- _Passage to read_:

Grupo Clarín Responds Shareholder Information Request

 

On 22 August 2022, Grupo Clarín S.A. (the "Company") informed the Argentine
Securities Commission and the Buenos Aires Stock Exchange that it had
exchanged notes with a shareholder in connection with the agenda of the
Extraordinary Shareholders' Meeting to be held on 9 September 2022.

 

Attached as Exhibit A is a free translation of the Company's response.

 

Enquiries:

 

In Buenos Aires:

Samantha Olivieri

Grupo Clarín

Tel: +5411 4309 7104

Email: investors@grupoclarin.com (mailto:investors@grupoclarin.com)

 

In London:

Alex Money

Jasford IR

Tel: +44 20 3289 5300

Email: alexm@jasford.com (mailto:alexm@jasford.com)

 

In New York:

Camilla Ferreira / Marcella Ewerton

Fig Corporate Communications

Tel: +1 917 691 4047

Email: fig@fig.ooo (mailto:fig@fig.ooo)

 

 

EXHIBIT A

 

FREE
TRANSLATION

 

Buenos Aires, 22 August 2022

 

To the Shareholder of

Grupo Clarín S.A.

National Social Security Administration (ANSES)

Fondo de Garantía de Sustentabilidad

 

Attn: Directorate-General for Strategic Management and Corporate Affairs -
General Director Mr. Director Benjamín Navarro - Dir. of Corporate Affairs
Mrs. Paola Rolotti

 

To whom it may concern,

 

I, Samantha Lee Olivieri, in my capacity as Person Responsible for Market
Relations of Grupo Clarín S.A. (hereinafter, interchangeably, the "Company"
or "Grupo Clarín") hereby address you in response to your request for
information, issued by e-mail dated 19 August 2022.

 

Pursuant to the General Companies Law No. 19,550, we hereby respond to your
request as follows:

 

1)   Detail of the shareholder composition as of the date hereof. Please
include detail of the shareholder registry, specifying the percentages
corresponding to each shareholder with more than 5% participation, per class
of shares; indicating the number of votes and the number of shares.

 

 GC Dominio S.A.                    28,226,683(*)    Class "A" common, nominative, non-endorsable shares  26.44%  64.24%
 Anses (FGS)                        9,609,365(**)    Class "B" book-entry shares                          9.00%   4.37%
 ELHN Grupo Clarín New York Trust   28,377,302 (**)  Class "B" book-entry shares                          26.58%  12.92%
 HHM Grupo Clarín New York Trust    12,446,303 (**)  Class "B" book-entry shares                          11.66%  5.67%
 GS Unidos LLC                      9,345,777 (*)    Class "C" common, nominative, non-endorsable shares  8.75%   4.25%
 Remainder of Class B shares        18,770,574(***)  Class "B" book-entry shares                          17.58%  8.54%

 

(*) According to Registry of common, nominative, non-endorsable Class A and C
shares carried by the Company.

(**) According to certificate issued by Caja de Valores S.A. delivered to the
Company.

(***) The registry of Class B common book-entry shares is carried by Caja de
Valores S.A.

(****) Difference due to rounding.

 

2)   Executed copy of the Minutes of the Board of Directors that calls an
Extraordinary Shareholders' Meeting for 9 September 2022 at 12.30 PM on first
call.

- _Data excerpts_:
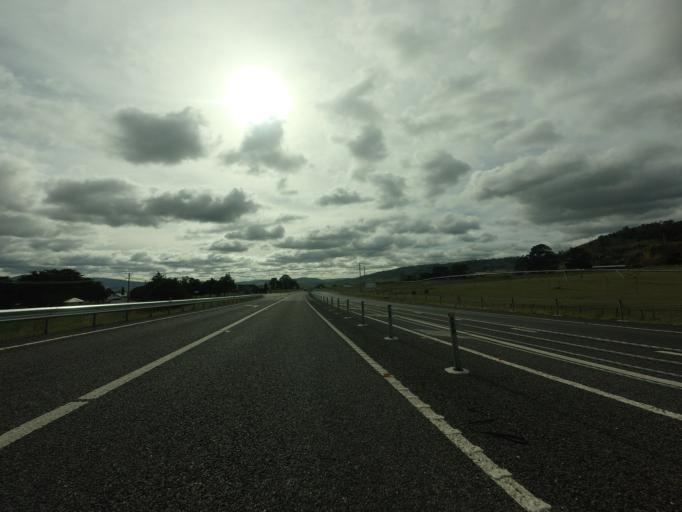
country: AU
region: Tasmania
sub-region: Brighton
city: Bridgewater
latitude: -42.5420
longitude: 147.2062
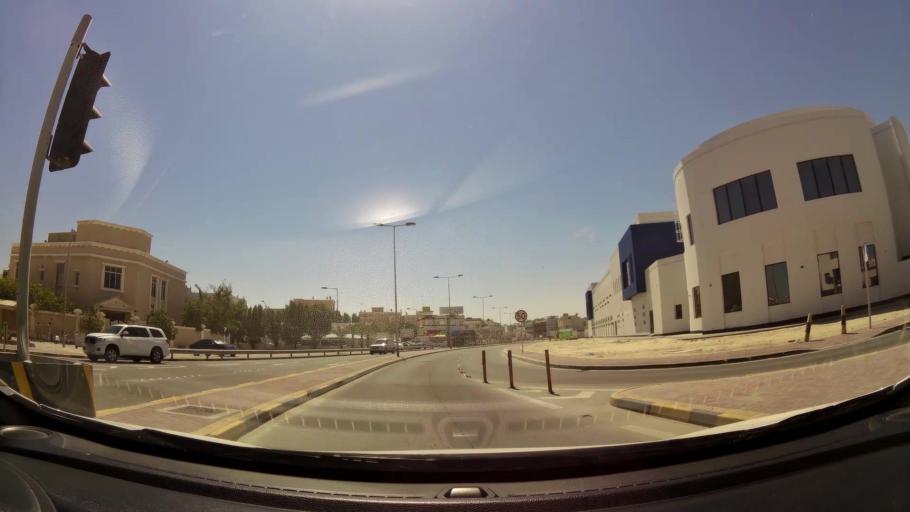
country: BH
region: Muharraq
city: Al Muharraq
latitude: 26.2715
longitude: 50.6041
--
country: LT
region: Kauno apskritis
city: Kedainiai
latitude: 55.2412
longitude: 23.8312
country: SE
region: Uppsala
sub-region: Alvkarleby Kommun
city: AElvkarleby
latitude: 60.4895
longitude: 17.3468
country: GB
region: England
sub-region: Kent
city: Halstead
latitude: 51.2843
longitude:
...
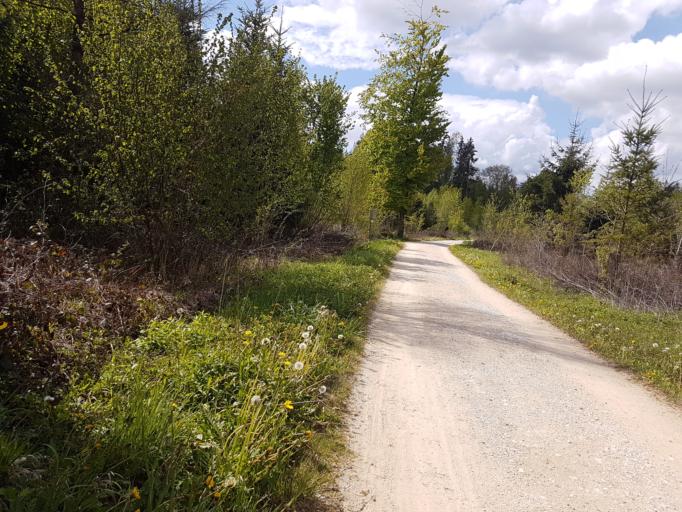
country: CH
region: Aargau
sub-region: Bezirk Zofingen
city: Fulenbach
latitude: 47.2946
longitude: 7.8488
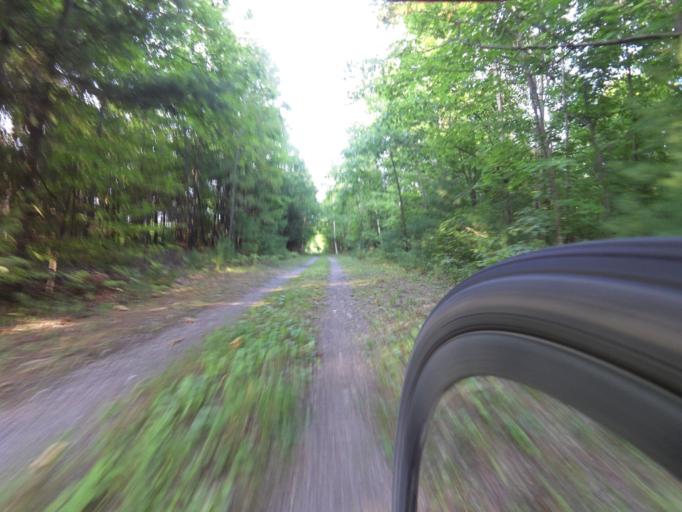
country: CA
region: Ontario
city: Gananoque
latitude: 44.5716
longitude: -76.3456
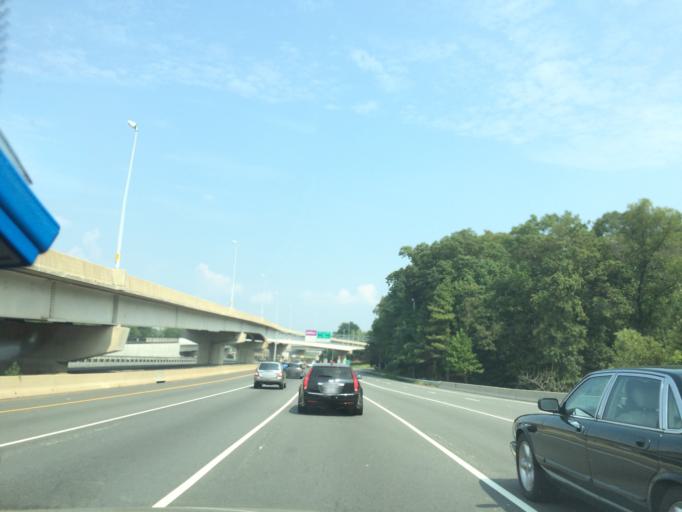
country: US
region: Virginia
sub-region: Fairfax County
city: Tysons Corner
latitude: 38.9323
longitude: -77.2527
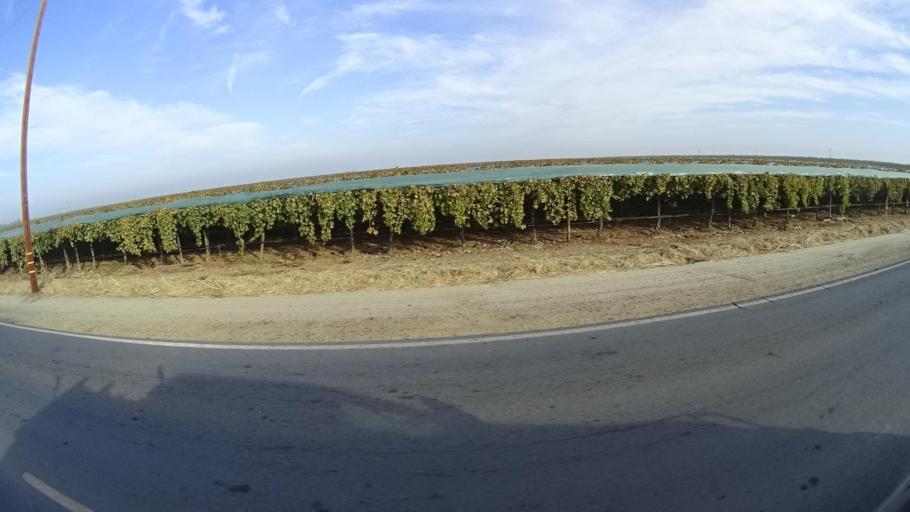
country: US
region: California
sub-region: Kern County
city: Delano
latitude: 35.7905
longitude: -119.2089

- _Task instructions_:
a) Quote the Grupo Clarín announcement between "Pursuant to the" and "number of shares.", inclusive.
b) According to the Grupo Clarín announcement, on what date was the shareholder's request for information issued by e-mail?
c) Please carry on writing the Grupo Clarín announcement from the point where it stops.

- _Answers by task_:
a)
Pursuant to the General Companies Law No. 19,550, we hereby respond to your
request as follows:

 

1)   Detail of the shareholder composition as of the date hereof. Please
include detail of the shareholder registry, specifying the percentages
corresponding to each shareholder with more than 5% participation, per class
of shares; indicating the number of votes and the number of shares.

b) 19 August 2022

c)
The minutes of the Board of Directors dated as of 2 August 2022 that calls an
Extraordinary Shareholders' Meeting, with due identification of the signers,
was made available to the general public through the Autopista de Información
Financiera ("AIF") [online electronic disclosure system used by public
companies] under Filing 2925507.

 

3)   Indicate expressly the personnel authorized or appointed as
attorney-in-fact to execute this response, with a copy of the document that
evidences such power (if the document is too long, you may attach the relevant
part).

 

This response is executed by me in my capacity as Person Responsible for
Market Relations. I was appointed to that position at the meeting of the Board
of Directors dated 23 March 2021, duly communicated to the investor public in
the filing made on that date and uploaded to the AIF under File #2726241.

 

4)   With respect to the following points of the agenda, we request:

 

 

 a. (Point 1) Decision to hold the shareholders' meeting remotely.

 

The Shareholders' Meeting shall be held using the Microsoft Teams system,
which will (i) guarantee free access to the meeting of all shareholders, with
a voice and a vote; (ii) permit the simultaneous broadcast of sound, images
and words throughout the entire meeting; and (iii) be recorded on digital
support.  The Company will send all shareholders that notify their attendance
to the e-mail address Asamblea@grupoclarin.com, the link and way to access the
system, together with instructions about the development of the meeting.

 

b. (Point 2) Appointment of two shareholders to execute the meeting minutes.

 

The Company has not received any proposals in connection with this point of
the agenda.

 

We hereby state for the record that this response, together with the questions
will be made available to the general public on the AIF and the Buenos Aires
Stock Exchange.

 

c. (Point 3) Amendment of articles twenty-one, twenty-two, twenty-three and
twenty-four of the Company's Bylaws.

 

Given the experience during the 2020 and 2021 with the holding of remote
shareholders' meetings as admitted, temporarily, by the Argentine Securities
Commission and, considering that, the holding of remote shareholders' meetings
when there was no provision in the bylaws in that regard can only be done
until the expiry date of the health emergency, which was extended until 31
December of the current year, and that both the National Civil and Commercial
Code and Art. 61 of Capital Markets Law No. 26,831 allow for the holding of
remote or mixed shareholders' meetings, the Board of Directors deemed
appropriate to propose the shareholders to amend: (i) articles twenty-three
and twenty-four of the Company's Bylaws in order to provide for the
possibility of holding shareholders' meetings only in person; only remotely
and/or in mixed format, (ii) article twenty-two in order to provide-subject to
the enactment of a rule that permits it-the holding of remote meetings of the
Company's Supervisory Committee and, (iii) article twenty-one in order to set
forth who shall sign the minutes of the Audit Committee in the event that all
of its members participate remotely.

 

The updated Bylaws of the Company are available to all shareholders under ID
No #505154 of the AIF, which, together with the document available under ID No
#2793232 constitute the current Bylaws of the Company.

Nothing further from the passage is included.